== DATA TO EXAMINE ==
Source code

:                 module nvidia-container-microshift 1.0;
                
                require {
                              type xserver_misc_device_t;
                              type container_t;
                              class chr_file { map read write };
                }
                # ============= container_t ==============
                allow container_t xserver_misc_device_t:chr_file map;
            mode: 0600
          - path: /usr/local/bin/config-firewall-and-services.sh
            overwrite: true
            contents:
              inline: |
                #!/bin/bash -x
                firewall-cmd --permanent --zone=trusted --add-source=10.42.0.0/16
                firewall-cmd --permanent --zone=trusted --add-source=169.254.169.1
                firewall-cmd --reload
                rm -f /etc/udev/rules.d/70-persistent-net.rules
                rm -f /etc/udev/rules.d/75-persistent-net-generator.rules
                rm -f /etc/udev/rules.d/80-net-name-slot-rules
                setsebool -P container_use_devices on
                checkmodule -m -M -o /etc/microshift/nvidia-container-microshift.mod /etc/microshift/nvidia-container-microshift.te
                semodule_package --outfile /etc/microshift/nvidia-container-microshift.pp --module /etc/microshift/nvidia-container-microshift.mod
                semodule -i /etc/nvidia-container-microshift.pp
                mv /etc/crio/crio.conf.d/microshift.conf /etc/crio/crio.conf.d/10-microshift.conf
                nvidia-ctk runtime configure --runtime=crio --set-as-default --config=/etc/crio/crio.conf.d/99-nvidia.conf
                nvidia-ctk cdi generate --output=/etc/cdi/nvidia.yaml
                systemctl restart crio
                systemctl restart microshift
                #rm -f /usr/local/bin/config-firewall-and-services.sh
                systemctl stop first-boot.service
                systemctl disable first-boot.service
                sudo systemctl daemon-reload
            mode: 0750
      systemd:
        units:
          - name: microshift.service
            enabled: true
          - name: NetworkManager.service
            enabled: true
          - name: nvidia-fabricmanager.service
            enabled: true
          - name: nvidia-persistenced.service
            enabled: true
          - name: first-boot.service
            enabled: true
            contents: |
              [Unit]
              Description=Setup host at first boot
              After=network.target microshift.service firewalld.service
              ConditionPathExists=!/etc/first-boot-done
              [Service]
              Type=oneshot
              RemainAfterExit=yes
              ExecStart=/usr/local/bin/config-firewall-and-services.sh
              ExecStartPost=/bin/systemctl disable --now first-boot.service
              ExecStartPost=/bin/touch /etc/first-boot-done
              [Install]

== WHAT YOU NEED TO DO ==
Where a line in the records above contains the string "name", copy that line.

== TASK OUTPUT ==
                rm -f /etc/udev/rules.d/80-net-name-slot-rules
          - name: microshift.service
          - name: NetworkManager.service
          - name: nvidia-fabricmanager.service
          - name: nvidia-persistenced.service
          - name: first-boot.service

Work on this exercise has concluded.